Aon Benfield Is Latest Broker to View Cat Bond Issuance as Hitting Historic Highs

August 7, 2017

Another insurance broker has concluded that insurance-linked securities are reaching record issuance levels.

Aon Securities, Aon Benfield’s investment banking division, determined that catastrophe bond issuance for the 2017 second quarter hit $6.38 billion across 20 transactions, a record for quarterly issuance. According to Aon’s update, the last record was $4.49 billion in the 2014 second quarter.

In July, Willis Towers Watson came to a similar conclusion. Willis Towers Watson’s investment banking business known as Willis Towers Watson Securities found that ILS issuance reached what it said was a record-breaking $6.3 billion in the 2017 second quarter, with property catastrophe bond capacity issued through 36 tranches. Like Aon Benfield, Willis Towers Watson said that the number surpasses the previous record set in the 2014 second quarter, which it also tallied at about $4.5 billion.

Aon Benfield said that the second quarter results, combined with the Q1 2017 issuance of $2.17 billion also broke a record. That $8.55 billion total beat any other previous first half for ILS issuance as well as any previous annual period, it said. Previously, ILS annual issuance hit a record in 2007 at $8.38 billion, Aon Benfield said.

What drove this surge? Aon Benfield said that the second quarter saw a surge in strong investor demand, and also different public entities came to market during the second quarter. Also, the market got much bigger.

“During the second quarter we saw a large amount of maturing limit being renewed, which contributed to the record-breaking issuance figures,” Paul Schultz, CEO of Aon Securities, said in prepared remarks. “However, there was still a significant expansion in the overall market as a result of new sponsors, favorable pricing, and the ability of alternative capital to provide high levels of market capacity.”
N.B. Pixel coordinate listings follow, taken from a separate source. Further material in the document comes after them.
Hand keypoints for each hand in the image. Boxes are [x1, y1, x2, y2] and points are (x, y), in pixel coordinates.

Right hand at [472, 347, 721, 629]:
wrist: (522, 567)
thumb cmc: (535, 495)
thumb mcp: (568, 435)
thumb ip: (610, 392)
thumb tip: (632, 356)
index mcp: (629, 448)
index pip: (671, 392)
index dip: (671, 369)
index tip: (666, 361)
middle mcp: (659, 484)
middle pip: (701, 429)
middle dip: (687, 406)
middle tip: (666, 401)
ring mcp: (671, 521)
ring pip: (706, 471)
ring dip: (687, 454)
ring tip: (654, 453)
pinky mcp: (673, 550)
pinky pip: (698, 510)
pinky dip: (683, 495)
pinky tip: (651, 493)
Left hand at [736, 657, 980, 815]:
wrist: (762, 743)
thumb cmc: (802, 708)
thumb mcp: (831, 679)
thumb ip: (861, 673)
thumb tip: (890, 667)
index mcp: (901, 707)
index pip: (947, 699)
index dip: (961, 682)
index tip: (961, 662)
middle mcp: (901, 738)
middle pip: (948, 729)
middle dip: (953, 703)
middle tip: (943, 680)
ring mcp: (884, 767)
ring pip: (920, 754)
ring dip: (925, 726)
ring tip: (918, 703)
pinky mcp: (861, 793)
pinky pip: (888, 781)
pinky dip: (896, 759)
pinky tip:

Many bonds issued during the second quarter were upsized from initial guidance, Aon Benfield said. That included Kilimanjaro II Re, which upsized to $1.25 billion, a jump of more than 100 percent that made it the quarter’s largest issuance and the third largest catastrophe bond ever.

Also, six different public entities came to market in the second quarter bringing with them $2.2 billion of catastrophe bond issuances, according to Aon Benfield.